╭─ Excerpted text

Katharine Mary Drexel, born on November 26, 1858, into one of the wealthiest families in Philadelphia was destined to be a socialite and a member of privileged society. He father, Francis A. Drexel and his brothers owned an international banking empire. Francis Drexel’s estate was worth $15.5 million at the time of his death 1885. Katharine and her two sisters inherited $14 million from their father’s estate, while $1.5 million was donated to 29 charities in Philadelphia.

Prior to Francis Drexel’s death Katharine contemplated living a religious life as a nun. On November 7, 1889, she was received into the novitiate of the Sisters of Mercy. During her time as a novice, Katharine planned to build a novitiate for her own religious order, the Sisters of the Blessed Sacrament. On February 12, 1891, Katharine professed her vows of poverty, chastity and obedience, Katharine added a fourth vow: “To be the mother and servant of the Indian and Negro races…and not to undertake any work which would lead to the neglect or abandonment of the Indian and Colored races.” Katharine became the first Sister of the Blessed Sacrament for Indian and Colored People (SBS).

╰─

▶ [Tasks to complete]
1) Return verbatim the portion of the Katharine Drexel text from "Prior to Francis" up to and including "Colored People (SBS).".
2) Answer these questions from the Katharine Drexel text:
(a) How many charities in Philadelphia received donations from Francis Drexel's estate?
(b) On what date was Katharine received into the novitiate of the Sisters of Mercy?
(c) For which religious order did Katharine plan to build a novitiate?

╭─ Information provided

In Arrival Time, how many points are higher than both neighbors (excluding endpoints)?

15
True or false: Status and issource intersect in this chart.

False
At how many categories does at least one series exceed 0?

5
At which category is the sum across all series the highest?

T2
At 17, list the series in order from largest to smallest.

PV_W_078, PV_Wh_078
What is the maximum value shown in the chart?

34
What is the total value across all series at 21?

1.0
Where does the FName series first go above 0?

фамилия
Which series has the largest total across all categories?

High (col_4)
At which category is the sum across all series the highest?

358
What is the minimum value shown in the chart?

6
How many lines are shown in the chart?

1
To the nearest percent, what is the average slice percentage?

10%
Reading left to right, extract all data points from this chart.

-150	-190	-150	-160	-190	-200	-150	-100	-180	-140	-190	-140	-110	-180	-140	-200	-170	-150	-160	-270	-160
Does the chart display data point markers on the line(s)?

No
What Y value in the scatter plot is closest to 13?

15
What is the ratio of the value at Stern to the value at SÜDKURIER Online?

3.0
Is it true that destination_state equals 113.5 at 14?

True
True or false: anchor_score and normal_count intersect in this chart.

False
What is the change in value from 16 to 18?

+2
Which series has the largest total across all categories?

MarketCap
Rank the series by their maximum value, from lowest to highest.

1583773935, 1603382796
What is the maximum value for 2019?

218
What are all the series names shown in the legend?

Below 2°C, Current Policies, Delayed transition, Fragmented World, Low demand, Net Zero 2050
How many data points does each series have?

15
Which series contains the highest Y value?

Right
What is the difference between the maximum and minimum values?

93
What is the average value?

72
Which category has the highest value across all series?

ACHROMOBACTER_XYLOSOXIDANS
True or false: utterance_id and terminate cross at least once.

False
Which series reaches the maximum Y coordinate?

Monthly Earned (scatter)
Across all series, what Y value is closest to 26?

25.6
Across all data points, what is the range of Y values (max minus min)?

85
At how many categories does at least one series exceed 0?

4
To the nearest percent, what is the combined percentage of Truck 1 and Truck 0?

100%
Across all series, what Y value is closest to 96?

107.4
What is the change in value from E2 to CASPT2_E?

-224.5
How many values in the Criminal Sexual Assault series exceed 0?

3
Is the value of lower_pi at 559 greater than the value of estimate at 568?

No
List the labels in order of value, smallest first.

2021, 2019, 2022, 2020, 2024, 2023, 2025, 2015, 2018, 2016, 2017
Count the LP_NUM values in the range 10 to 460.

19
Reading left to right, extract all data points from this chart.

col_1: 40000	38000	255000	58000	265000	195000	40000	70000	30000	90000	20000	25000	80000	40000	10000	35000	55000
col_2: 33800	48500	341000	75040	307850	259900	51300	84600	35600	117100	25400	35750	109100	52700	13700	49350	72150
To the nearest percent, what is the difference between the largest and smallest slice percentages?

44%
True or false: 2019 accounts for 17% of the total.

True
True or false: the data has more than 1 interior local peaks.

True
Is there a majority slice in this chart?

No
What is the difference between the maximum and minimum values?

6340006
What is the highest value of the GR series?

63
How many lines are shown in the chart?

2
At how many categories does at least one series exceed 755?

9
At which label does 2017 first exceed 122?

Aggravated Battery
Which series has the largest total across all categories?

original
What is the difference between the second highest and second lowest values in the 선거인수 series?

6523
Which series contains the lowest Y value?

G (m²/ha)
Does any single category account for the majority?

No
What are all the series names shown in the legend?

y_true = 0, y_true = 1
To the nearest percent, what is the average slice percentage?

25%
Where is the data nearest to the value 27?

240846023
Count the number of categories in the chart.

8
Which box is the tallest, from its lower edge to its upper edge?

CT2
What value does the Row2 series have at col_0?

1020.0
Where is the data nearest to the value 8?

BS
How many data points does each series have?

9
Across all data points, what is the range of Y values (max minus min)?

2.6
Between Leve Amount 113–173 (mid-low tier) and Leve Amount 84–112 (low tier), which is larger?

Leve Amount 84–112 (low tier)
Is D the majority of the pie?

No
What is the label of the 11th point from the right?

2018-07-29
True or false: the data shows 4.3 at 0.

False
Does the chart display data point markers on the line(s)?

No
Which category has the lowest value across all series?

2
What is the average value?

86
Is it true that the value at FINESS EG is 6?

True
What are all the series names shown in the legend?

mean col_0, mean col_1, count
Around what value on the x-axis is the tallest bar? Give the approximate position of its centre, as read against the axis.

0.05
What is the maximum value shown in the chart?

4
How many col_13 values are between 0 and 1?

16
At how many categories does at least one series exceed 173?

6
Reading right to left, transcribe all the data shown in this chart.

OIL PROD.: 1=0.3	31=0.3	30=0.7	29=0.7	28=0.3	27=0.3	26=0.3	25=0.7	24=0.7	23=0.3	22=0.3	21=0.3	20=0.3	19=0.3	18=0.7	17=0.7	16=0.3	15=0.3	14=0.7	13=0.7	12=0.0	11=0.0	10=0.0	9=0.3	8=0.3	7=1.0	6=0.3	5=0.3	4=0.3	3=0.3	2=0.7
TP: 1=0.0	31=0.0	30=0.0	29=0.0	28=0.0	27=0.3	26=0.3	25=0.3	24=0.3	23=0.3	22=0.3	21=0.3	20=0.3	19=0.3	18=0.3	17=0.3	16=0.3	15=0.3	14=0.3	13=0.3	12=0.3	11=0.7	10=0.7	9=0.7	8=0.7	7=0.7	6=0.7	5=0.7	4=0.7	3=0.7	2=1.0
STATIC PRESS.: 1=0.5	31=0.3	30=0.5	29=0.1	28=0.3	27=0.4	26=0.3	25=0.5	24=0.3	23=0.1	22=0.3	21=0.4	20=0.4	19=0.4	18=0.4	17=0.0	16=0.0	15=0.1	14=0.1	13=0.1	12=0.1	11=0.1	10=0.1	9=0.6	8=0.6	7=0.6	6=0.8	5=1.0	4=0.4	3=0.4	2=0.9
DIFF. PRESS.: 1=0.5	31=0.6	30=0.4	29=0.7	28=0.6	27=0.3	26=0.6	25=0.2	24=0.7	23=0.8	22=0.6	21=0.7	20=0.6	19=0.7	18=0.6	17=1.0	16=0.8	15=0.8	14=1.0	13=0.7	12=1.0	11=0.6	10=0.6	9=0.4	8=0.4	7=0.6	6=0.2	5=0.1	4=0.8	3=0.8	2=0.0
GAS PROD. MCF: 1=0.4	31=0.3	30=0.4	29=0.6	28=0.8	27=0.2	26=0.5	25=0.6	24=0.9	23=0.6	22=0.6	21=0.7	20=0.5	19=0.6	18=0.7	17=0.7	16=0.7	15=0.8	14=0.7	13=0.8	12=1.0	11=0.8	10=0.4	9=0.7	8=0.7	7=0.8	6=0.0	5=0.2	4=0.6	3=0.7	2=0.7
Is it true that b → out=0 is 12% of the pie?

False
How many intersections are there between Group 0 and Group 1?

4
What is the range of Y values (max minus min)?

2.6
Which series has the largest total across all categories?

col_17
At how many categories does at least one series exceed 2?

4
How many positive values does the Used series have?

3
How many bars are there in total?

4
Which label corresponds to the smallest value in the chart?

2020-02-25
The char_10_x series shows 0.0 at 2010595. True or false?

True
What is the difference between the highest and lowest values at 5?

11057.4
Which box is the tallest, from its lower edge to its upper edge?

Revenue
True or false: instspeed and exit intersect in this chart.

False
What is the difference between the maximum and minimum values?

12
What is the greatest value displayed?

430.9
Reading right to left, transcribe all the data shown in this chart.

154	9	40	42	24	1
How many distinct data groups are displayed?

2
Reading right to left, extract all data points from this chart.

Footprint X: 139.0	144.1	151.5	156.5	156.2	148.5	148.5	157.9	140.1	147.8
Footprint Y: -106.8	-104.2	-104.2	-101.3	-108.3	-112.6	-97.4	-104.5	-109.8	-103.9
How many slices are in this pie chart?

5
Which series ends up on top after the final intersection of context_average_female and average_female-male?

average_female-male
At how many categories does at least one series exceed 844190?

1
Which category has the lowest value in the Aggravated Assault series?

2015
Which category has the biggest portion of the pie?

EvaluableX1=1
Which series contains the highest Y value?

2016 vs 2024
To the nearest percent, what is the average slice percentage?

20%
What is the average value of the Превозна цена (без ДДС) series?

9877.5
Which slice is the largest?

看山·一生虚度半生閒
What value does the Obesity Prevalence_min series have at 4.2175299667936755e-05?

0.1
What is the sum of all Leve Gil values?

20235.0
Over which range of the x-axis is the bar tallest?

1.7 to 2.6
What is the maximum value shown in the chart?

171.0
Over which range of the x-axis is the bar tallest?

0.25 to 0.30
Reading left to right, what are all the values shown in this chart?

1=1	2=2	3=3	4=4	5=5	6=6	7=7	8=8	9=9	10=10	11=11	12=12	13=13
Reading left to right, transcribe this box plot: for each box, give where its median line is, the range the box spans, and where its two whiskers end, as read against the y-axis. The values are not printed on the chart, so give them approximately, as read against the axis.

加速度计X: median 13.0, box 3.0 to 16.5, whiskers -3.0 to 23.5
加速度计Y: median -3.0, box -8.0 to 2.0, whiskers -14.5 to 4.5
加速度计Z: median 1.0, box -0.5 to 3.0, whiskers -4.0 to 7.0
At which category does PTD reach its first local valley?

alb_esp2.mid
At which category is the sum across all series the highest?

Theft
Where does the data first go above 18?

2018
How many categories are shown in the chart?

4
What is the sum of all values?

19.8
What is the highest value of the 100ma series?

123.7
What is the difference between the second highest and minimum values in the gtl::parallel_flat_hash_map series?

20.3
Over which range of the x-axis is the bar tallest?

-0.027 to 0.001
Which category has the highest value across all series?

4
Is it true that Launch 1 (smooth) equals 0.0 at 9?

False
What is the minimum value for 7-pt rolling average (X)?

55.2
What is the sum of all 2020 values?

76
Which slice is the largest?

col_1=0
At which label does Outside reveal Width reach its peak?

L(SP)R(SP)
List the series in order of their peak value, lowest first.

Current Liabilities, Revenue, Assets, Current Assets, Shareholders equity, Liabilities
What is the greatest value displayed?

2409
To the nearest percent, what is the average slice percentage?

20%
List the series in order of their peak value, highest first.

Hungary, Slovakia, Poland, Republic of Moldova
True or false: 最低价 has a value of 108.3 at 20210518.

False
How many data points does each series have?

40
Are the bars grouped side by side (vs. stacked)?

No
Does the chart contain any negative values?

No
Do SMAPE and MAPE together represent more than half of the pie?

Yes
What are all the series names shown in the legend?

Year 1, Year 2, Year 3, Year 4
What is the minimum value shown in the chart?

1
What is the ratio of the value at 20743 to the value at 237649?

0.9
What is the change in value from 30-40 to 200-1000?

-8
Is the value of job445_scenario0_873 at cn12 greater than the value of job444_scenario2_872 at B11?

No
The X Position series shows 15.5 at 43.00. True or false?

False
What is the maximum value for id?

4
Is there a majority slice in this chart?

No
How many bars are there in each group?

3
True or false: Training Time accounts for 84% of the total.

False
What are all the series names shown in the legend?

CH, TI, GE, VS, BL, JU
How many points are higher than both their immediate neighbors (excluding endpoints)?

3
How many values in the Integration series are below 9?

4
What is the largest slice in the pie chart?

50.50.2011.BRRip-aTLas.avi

╰─

▶ [Outputs in order]
1)
Prior to Francis Drexel’s death Katharine contemplated living a religious life as a nun. On November 7, 1889, she was received into the novitiate of the Sisters of Mercy. During her time as a novice, Katharine planned to build a novitiate for her own religious order, the Sisters of the Blessed Sacrament. On February 12, 1891, Katharine professed her vows of poverty, chastity and obedience, Katharine added a fourth vow: “To be the mother and servant of the Indian and Negro races…and not to undertake any work which would lead to the neglect or abandonment of the Indian and Colored races.” Katharine became the first Sister of the Blessed Sacrament for Indian and Colored People (SBS).

2)
(a) 29
(b) November 7, 1889
(c) The Sisters of the Blessed Sacrament